DOCUMENT TEXT:

I think we should ignore x86 mmconfig for now. It is absurdly complicated and I'm not sure it's fixable. I *do* want to keep drivers/acpi/pci_root.c for all ACPI host bridges, including x86, ia64, and arm64.
So I think we should write generic MCFG and ECAM support from scratch for arm64. Something like this:
- Add an acpi_mcfg_init(), maybe in drivers/acpi/pci_mcfg.c, to be called from acpi_init() to copy MCFG info to something we can access after __init. This would not reserve resources, but probably does have to ioremap() the regions to support raw_pci_read().
As said, ECAM and ACPI specific code was isolated in previous patch. There, I tried to leave x86 complication in arch/x86/ and extract generic functionalities to driver/pci/ecam.c as the library.
- Implement raw_pci_read(), which is "special" because ACPI needs it for PCI config access from AML. It's supposed to be "always accessible" and we don't have a struct pci_bus *, so this probably has to use the MCFG copy and the ioremap done above. Maybe it should go in the same file. This is completely independent of the PCI core and PCI data structures.
We were looking for the answer which would justify RAW PCI config accessors being for ARM64 world. Unfortunately, nobody was able to show real use case for ARM64. Do you see the reason we need this? Our conclusion was to leave it empty for ARM64 which in turn makes code simpler. I am not ASWG member while that was under discussion so I will ask Lorenzo to elaborate more on this.
- Implement arm64 pci_acpi_scan_root() that calls acpi_pci_root_create() with an .init_info() function that calls acpi_pci_root_get_mcfg_addr() to read _CBA, and if that fails, looks up the bus range in the MCFG copy from above. It should call request_mem_region(). For a region from _CBA, it should call ioremap(). For regions from MCFG it can probably use the ioremap done by acpi_mcfg_init().
Yes, Expanding .init_info() to check for _CBA is good point.

EXCERPTED RECORDS:
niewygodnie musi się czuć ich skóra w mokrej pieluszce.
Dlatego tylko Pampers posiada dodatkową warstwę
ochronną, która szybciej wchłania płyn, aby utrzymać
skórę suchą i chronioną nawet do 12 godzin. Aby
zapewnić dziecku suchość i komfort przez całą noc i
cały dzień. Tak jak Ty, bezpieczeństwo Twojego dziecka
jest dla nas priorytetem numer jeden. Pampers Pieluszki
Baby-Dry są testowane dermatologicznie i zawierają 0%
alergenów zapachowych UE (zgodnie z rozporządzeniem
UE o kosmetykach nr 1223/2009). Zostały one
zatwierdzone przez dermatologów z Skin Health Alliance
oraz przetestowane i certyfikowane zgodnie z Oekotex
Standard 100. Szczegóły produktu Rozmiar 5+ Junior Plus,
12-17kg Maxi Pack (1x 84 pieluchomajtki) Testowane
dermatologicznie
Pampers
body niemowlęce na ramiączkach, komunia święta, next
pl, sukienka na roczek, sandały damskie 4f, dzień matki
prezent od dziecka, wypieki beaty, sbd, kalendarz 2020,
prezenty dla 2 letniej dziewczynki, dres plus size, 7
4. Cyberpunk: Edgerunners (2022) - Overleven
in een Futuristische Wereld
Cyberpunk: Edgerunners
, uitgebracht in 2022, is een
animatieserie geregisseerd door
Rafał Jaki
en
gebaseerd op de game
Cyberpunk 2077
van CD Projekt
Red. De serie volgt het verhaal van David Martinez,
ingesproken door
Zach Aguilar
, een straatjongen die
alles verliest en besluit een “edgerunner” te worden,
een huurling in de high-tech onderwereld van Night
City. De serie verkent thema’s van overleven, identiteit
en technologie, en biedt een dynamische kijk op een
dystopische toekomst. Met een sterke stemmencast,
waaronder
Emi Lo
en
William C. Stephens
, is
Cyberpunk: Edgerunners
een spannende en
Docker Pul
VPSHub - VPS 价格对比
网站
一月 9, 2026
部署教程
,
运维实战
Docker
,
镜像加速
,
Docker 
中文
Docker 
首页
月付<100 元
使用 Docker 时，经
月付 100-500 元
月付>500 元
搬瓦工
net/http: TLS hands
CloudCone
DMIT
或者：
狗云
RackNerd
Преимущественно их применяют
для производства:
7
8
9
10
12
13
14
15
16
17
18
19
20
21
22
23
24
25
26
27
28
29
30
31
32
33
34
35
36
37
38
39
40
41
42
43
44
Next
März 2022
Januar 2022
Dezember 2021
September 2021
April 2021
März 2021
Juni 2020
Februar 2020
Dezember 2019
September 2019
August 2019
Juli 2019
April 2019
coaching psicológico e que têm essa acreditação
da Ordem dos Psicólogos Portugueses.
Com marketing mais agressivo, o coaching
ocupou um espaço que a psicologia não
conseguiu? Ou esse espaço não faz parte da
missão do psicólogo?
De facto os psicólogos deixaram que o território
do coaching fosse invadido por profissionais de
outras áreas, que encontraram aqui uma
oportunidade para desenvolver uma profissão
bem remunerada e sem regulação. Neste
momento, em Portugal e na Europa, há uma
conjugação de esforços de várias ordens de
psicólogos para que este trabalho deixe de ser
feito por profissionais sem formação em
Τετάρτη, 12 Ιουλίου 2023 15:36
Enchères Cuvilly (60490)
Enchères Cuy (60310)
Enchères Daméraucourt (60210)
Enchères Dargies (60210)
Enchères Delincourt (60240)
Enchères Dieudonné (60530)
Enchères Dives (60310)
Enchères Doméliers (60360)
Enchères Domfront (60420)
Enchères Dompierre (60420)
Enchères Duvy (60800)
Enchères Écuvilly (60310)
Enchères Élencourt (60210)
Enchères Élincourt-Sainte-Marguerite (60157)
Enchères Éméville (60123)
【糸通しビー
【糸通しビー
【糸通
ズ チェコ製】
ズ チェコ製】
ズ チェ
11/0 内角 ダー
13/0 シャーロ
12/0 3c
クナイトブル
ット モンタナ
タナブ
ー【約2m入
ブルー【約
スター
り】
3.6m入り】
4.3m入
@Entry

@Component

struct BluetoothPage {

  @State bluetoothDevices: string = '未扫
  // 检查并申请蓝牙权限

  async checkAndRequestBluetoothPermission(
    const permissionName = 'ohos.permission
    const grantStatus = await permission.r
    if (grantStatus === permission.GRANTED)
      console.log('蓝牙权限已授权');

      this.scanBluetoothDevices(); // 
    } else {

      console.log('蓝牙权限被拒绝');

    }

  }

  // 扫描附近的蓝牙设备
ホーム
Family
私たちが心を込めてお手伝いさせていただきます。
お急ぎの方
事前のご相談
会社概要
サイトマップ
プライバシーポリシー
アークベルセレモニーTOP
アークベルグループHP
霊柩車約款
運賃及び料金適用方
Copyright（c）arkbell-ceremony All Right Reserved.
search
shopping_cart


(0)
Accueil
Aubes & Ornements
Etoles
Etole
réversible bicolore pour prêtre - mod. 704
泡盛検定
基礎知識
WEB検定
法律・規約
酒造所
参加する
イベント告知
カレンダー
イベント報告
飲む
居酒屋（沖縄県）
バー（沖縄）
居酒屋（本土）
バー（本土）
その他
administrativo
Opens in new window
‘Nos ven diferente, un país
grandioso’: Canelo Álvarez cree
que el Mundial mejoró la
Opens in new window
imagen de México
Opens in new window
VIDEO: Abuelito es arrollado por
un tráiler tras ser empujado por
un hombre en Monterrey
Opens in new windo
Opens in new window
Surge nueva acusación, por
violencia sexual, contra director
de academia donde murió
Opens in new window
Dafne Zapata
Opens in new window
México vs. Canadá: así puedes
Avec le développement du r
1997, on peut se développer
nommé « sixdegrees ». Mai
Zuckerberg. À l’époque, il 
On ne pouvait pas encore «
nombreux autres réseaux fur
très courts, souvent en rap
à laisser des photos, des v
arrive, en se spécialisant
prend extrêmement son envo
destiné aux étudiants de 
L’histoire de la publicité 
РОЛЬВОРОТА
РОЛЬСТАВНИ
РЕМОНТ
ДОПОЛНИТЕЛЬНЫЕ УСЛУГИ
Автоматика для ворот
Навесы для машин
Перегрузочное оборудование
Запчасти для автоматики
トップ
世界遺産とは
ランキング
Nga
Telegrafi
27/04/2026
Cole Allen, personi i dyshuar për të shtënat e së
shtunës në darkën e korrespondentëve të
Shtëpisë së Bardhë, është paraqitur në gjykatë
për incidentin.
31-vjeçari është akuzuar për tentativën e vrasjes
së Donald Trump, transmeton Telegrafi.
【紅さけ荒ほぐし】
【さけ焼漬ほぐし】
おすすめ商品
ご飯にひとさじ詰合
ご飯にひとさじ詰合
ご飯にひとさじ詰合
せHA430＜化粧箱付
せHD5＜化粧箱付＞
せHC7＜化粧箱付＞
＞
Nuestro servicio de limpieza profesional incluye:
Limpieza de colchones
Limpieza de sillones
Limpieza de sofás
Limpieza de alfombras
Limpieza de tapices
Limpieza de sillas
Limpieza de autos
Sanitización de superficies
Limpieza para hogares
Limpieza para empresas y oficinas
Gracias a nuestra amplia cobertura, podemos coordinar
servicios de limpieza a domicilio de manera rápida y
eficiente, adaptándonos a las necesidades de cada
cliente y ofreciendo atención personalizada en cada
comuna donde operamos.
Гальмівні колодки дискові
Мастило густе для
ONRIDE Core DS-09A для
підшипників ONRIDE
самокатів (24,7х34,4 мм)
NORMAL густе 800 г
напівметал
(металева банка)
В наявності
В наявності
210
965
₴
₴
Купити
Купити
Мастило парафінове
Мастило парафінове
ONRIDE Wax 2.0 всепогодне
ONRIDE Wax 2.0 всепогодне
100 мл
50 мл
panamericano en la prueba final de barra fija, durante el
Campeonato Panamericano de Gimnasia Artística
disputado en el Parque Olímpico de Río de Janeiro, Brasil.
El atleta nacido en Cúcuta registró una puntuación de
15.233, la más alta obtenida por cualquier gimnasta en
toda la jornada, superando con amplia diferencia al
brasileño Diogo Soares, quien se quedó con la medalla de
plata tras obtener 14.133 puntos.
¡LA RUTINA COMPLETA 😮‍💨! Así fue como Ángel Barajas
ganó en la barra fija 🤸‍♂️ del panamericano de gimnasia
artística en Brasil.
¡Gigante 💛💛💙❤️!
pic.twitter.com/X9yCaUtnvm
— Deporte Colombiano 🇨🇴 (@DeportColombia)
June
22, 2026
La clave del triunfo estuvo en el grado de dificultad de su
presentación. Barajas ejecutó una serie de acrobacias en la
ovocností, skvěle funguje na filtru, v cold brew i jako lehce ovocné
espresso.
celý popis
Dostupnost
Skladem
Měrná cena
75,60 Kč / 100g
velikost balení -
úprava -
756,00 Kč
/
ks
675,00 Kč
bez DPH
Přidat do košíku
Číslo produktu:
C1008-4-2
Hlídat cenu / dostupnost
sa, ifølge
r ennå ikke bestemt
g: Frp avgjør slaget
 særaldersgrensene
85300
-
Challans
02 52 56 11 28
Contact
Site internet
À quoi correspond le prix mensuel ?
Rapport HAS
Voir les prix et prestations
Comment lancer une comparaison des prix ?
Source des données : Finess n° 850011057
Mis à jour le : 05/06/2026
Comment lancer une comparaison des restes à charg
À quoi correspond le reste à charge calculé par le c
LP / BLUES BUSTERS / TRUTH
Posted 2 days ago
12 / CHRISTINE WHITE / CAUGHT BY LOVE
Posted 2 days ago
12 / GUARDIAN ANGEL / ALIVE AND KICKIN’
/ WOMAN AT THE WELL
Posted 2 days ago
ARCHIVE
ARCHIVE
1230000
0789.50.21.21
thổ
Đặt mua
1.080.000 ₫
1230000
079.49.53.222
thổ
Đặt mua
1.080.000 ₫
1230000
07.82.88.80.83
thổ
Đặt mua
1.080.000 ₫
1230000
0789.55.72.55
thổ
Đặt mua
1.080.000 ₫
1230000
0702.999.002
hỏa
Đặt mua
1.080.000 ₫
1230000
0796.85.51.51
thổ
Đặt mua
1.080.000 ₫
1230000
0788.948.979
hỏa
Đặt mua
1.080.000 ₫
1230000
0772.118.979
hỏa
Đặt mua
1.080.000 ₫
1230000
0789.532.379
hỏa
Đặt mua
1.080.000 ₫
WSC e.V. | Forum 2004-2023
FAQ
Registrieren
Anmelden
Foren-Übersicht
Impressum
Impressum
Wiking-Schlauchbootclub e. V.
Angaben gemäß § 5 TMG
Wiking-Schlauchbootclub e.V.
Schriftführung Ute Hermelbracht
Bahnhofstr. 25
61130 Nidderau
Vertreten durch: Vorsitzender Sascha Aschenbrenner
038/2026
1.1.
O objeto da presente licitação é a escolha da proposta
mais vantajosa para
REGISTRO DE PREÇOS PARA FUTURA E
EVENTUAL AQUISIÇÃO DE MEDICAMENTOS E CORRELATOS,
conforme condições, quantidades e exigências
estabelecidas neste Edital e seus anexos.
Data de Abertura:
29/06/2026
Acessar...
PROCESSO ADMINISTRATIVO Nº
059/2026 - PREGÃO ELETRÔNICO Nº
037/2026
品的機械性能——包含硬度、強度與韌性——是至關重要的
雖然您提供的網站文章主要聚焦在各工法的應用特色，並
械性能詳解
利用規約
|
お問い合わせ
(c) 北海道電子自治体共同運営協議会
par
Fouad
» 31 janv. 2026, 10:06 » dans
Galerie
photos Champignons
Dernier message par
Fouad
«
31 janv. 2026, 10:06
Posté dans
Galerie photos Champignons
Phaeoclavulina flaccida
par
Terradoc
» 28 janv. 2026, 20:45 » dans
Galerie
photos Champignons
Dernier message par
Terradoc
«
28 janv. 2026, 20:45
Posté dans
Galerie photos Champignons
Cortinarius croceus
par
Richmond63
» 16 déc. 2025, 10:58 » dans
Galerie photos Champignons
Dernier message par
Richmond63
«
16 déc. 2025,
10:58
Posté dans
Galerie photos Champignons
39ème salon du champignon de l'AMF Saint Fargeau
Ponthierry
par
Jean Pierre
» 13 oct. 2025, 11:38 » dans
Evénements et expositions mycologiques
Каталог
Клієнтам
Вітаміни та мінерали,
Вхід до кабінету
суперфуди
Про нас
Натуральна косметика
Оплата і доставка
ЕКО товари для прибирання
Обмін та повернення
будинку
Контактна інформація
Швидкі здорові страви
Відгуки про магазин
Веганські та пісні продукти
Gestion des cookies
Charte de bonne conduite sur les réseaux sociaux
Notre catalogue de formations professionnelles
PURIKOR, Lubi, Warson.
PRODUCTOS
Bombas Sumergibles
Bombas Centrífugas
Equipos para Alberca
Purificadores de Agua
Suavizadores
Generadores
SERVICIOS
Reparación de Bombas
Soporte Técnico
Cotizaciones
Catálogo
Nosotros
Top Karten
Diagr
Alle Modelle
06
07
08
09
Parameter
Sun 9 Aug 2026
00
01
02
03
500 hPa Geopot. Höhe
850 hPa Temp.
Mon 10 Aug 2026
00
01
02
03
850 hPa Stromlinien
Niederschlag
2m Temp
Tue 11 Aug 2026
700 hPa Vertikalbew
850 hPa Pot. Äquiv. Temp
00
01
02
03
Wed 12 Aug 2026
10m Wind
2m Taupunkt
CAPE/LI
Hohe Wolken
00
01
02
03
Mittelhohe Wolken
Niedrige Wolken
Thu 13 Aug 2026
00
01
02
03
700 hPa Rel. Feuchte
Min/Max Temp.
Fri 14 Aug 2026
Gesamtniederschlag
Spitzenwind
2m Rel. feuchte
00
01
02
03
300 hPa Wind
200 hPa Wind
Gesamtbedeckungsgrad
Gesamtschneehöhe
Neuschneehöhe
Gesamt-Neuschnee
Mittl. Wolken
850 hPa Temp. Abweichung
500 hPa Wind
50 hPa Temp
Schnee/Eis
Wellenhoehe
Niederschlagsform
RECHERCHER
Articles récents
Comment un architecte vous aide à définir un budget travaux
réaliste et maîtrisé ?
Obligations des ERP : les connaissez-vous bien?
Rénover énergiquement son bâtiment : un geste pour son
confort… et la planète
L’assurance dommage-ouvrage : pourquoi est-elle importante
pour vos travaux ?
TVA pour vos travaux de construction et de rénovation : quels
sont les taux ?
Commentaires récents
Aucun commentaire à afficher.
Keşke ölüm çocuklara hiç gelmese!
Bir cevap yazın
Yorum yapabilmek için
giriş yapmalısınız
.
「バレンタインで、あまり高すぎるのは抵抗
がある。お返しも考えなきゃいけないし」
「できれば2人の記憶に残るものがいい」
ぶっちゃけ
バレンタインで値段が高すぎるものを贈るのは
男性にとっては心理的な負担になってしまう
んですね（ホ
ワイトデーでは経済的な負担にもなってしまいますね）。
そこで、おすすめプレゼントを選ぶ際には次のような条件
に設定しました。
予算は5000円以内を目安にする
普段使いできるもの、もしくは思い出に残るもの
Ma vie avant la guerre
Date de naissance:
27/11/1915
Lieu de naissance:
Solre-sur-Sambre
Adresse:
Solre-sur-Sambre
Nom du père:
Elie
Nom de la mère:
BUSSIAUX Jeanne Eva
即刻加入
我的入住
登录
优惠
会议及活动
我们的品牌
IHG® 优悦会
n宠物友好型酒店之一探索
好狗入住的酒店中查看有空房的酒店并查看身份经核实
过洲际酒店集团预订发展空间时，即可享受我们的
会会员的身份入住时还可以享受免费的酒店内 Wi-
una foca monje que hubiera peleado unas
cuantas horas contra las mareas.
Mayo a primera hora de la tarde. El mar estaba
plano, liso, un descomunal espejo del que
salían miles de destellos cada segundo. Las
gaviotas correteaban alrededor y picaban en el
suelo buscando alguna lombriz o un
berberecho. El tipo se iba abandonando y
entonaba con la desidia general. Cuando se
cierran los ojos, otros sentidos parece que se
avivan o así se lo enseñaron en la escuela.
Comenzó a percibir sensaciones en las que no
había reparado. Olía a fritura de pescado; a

PROMPT A:
In the arm64 PCI discussion, which function is described as "special" because ACPI needs it for PCI config access from AML?
PROMPT B:
List every source file with a .c extension that the arm64 PCI discussion names.
PROMPT C:
Pick up the arm64 PCI discussion after its final sentence and continue it.

ANSWER A:
raw_pci_read()

ANSWER B:
drivers/acpi/pci_root.c
drivers/acpi/pci_mcfg.c
driver/pci/ecam.c

ANSWER C:
I know acpi_pci_root_add() calls acpi_pci_root_get_mcfg_addr() before calling pci_acpi_scan_root(), but I think that's wrong because (a) some arches, e.g., ia64, don't use ECAM and (b) _CBA and MCFG should be handled in the same place. I know calling request_mem_region() here will probably be an ordering problem because the PNP0C02 driver hasn't reserved resources yet. But the host bridge driver is using the region and it should reserve it. - If we store the ECAM mapped base address in the sysdata or struct pci_host_bridge, the normal config accessors can use pci_generic_config_read() with a new generic .map_bus() function.
pci_generic_config_{read|write}() is what we want to use, actually we do now, but ECAM region and sysdata association will remove ECAM region lookup step (see patch 09/15 of this series).
On x86, the normal config access path is: pci_read(struct pci_bus *, ...) raw_pci_read(seg, bus#, ...) raw_pci_ext_ops->read(seg, bus#, ...) pci_mmcfg_read(seg, bus#, ...) pci_dev_base pci_mmconfig_lookup(seg, bus#) I think this is somewhat backwards because we start with a pci_bus pointer, so we *could* have a nice simple bus-specific accessor, but we throw that pointer away, so pci_mmcfg_read() has to start over and look up the ECAM offset from scratch, which makes it all unnecessarily complicated.
As you pointed out raw_pci_{read|write} make things complicated, so IMO we should either say they are absolutely necessary (and then think how to simplify it) or just use simple bus-specific accessor (patch 02/15) e.g. for ARM64.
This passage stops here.